Flemish physician Rembert Dodoens devoted his career to the adaptation and translation of classical herbals. The engraving above is taken from Dodoen’s final and most comprehensive work, Stirpium historiæ pemptades sex, completed two years before his death. The text and illustrations derive heavily from two earlier works, Leonhart Fuch’s De historia stirpium (1542) and Pietro Mattioli’s Commentarii (1554). While Dodoens worked predominantly as a translator of classical texts, he eventually developed his own expertise as a naturalist, recording direct observations from live plants.
This illustration of two species of Cannabis is one of 1,300 woodcuts in the volume, the majority of them hand-colored and highlighted with gold. Dodoens’ work is unique among herbals of its period, as he arranged his plants systematically instead of alphabetically. Each plant is classified by its characteristics: fragrant herbs, medicinal herbs, flowers, seeds, and roots. Dodoens furnished the Greek and Latin names of each species, as well as its common names in German, Bohemian, French, and English.

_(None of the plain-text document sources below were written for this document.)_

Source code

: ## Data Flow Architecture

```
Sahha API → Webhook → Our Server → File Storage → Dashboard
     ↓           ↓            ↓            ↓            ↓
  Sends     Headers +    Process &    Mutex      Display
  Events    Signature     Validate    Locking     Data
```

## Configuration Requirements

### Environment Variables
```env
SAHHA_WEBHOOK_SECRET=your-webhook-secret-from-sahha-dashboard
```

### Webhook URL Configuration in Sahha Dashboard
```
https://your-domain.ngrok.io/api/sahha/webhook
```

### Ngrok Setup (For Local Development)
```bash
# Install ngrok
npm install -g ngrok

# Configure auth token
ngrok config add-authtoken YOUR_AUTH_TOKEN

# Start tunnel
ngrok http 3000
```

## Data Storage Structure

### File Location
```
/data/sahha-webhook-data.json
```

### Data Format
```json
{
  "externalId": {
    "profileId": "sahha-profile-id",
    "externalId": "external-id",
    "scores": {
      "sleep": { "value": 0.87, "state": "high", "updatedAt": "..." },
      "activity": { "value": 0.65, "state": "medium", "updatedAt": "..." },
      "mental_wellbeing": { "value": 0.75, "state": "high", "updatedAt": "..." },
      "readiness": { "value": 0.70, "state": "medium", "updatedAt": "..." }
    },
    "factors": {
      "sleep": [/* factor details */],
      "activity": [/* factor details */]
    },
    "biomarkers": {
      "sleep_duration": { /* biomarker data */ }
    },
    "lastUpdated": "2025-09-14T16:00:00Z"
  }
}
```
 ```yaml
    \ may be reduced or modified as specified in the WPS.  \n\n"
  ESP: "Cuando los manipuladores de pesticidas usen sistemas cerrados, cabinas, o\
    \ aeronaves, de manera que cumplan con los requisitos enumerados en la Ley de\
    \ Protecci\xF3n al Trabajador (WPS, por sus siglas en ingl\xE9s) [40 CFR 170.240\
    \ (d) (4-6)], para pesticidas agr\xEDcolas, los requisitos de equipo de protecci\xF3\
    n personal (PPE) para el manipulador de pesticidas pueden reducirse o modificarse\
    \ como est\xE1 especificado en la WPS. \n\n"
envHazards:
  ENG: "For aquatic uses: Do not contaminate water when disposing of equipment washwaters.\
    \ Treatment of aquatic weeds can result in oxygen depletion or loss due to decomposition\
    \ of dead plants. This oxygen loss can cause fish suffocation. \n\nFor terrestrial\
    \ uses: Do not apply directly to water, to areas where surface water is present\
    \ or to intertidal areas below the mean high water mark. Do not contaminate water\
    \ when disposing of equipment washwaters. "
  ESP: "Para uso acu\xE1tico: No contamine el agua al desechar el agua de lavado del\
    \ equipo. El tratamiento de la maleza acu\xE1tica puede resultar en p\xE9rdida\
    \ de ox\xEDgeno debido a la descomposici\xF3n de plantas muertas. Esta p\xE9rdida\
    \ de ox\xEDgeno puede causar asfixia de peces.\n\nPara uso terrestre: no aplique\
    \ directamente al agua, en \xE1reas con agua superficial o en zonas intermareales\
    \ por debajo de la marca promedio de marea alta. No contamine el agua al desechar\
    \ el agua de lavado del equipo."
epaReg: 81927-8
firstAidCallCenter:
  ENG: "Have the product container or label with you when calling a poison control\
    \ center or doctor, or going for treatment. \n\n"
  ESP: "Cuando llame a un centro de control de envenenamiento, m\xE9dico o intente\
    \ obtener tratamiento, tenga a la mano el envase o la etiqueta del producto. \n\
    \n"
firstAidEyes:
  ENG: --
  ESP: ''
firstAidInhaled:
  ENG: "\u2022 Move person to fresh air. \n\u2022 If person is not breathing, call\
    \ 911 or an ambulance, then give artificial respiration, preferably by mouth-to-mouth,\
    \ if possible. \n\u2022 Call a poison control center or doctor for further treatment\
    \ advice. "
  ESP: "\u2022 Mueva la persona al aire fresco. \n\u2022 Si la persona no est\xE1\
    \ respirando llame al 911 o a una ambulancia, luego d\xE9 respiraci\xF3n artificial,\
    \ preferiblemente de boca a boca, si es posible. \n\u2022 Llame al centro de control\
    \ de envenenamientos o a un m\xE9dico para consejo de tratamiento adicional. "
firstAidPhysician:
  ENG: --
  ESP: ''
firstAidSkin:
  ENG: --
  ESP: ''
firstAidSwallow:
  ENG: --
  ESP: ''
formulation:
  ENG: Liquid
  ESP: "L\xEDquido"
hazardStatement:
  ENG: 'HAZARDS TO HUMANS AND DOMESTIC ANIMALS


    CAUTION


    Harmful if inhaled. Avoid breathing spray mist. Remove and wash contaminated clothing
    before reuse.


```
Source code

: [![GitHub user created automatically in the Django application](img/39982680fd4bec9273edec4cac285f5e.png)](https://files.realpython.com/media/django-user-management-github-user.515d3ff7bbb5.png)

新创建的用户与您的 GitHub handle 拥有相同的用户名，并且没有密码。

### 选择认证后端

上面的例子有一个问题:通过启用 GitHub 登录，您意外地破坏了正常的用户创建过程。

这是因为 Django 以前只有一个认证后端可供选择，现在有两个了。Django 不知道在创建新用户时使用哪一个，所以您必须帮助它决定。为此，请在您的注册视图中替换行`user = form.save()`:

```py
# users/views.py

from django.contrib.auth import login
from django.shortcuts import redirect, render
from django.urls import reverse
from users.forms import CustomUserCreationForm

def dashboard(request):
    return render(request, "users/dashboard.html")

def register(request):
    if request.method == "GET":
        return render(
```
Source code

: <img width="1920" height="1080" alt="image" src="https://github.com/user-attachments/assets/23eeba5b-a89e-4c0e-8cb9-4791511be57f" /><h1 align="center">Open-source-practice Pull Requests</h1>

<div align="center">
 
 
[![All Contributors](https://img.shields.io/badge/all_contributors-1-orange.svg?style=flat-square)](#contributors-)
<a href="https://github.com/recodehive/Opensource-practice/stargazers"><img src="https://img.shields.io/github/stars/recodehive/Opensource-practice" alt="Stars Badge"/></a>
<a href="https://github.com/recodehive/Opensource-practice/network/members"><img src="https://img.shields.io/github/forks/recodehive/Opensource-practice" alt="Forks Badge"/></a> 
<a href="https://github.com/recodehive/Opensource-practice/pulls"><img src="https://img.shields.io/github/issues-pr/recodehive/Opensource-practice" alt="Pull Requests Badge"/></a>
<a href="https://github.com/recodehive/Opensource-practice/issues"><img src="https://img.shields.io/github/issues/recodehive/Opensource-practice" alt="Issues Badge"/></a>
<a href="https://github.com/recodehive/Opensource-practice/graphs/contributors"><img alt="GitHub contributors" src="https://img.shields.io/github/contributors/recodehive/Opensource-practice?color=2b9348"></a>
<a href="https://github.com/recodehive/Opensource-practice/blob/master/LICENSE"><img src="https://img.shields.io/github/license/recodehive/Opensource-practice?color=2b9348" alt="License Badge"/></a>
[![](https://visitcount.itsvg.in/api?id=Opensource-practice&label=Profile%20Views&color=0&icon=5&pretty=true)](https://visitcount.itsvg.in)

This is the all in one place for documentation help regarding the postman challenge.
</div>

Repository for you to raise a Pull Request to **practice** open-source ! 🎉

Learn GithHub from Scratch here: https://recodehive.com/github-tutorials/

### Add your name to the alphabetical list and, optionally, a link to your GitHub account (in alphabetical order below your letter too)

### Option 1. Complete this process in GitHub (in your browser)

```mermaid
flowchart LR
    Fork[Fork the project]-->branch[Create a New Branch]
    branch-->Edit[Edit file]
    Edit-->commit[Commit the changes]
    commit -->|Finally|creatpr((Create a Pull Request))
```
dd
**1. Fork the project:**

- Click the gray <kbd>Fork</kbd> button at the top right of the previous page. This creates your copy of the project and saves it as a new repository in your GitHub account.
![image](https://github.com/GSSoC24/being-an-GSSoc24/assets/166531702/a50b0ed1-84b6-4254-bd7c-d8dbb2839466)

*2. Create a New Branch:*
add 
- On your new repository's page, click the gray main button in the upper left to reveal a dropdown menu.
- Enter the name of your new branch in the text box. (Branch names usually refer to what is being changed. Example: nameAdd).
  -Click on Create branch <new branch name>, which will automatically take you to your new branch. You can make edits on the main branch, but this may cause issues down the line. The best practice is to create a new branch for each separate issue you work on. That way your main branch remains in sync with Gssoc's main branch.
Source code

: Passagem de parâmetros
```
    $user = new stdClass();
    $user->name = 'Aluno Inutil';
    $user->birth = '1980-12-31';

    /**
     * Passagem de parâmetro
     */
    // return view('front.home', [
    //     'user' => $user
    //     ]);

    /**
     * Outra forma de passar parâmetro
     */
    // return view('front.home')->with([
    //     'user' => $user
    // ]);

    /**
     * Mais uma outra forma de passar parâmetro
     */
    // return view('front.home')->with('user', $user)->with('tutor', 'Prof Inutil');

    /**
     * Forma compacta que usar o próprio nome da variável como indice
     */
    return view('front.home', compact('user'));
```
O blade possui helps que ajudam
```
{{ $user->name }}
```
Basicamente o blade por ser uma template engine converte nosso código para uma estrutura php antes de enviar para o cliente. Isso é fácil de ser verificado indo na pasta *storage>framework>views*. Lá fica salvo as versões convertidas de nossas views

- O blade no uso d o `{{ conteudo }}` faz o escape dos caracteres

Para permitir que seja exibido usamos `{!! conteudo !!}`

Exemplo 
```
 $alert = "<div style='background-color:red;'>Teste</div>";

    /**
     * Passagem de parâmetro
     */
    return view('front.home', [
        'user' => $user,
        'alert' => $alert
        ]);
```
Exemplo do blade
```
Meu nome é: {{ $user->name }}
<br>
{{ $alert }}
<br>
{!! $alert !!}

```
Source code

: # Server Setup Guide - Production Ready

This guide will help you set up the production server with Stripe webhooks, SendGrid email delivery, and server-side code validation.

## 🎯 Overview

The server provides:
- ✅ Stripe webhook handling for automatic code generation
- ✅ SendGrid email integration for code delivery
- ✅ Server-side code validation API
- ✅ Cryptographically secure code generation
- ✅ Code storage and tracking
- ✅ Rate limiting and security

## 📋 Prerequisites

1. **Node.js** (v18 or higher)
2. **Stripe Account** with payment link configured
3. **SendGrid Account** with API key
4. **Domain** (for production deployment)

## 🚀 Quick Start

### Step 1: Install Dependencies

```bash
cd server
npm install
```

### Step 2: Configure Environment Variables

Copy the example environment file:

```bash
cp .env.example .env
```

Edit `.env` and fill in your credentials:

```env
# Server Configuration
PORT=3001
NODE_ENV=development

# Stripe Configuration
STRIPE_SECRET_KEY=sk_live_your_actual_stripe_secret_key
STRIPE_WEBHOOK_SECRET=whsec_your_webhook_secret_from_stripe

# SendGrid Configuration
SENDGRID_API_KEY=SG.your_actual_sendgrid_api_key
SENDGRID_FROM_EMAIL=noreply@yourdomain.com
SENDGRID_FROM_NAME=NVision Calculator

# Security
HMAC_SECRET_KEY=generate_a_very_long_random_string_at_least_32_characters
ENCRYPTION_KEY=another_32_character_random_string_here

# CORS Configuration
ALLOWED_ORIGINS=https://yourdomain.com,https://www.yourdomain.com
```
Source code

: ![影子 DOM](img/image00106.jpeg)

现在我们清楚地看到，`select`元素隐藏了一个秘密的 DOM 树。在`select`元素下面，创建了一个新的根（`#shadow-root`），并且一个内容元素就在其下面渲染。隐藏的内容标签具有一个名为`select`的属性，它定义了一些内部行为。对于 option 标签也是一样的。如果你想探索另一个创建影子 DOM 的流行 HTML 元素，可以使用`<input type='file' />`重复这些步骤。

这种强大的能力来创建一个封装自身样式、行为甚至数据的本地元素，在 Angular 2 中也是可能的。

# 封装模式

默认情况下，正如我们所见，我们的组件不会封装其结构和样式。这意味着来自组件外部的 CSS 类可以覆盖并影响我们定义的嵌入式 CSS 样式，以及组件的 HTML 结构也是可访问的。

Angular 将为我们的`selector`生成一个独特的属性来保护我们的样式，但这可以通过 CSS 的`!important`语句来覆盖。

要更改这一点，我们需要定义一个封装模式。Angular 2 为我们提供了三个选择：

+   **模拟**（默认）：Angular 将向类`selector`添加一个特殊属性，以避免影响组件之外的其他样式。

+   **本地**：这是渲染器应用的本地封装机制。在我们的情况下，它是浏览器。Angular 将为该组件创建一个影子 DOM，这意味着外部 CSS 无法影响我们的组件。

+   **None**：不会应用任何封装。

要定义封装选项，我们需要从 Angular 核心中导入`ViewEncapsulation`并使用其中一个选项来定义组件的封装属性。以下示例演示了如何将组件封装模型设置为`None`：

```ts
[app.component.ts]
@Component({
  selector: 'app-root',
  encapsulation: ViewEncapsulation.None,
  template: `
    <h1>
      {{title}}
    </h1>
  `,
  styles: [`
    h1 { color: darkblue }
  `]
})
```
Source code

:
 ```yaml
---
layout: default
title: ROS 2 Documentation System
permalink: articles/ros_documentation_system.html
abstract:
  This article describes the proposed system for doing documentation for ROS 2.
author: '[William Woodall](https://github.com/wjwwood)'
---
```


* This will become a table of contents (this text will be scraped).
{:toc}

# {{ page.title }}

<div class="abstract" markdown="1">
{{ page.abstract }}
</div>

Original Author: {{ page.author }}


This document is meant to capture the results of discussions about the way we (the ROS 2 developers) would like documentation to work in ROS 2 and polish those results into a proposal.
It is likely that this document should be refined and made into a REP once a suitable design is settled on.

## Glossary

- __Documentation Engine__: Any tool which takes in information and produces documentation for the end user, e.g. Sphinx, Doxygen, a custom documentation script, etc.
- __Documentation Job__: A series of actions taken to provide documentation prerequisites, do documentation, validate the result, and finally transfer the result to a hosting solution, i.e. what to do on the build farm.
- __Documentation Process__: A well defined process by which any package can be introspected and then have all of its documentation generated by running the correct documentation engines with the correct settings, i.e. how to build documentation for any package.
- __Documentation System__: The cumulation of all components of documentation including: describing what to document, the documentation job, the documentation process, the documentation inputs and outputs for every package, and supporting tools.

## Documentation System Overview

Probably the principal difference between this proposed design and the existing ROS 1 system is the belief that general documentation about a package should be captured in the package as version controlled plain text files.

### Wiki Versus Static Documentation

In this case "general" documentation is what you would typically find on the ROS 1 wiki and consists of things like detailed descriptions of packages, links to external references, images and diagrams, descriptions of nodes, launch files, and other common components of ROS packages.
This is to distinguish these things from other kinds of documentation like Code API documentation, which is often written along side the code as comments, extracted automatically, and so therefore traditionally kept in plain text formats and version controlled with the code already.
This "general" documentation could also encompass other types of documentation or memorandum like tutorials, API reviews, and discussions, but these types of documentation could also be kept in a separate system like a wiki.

Having enjoyed immediate success with his first herbal, Cruijdeboeck (1554), Dodoens was appointed personal physician to Emperor Maximillian II, and went on to serve his successor, Emperor Rudolph II. After serving the courts of Vienna and Prague for eight years, Dodoens took on a professorship of botany at the University in Leiden for the remaining three years of his life. Dodoens’ herbals were translated into French and English during his lifetime, and the popular English edition was republished three times.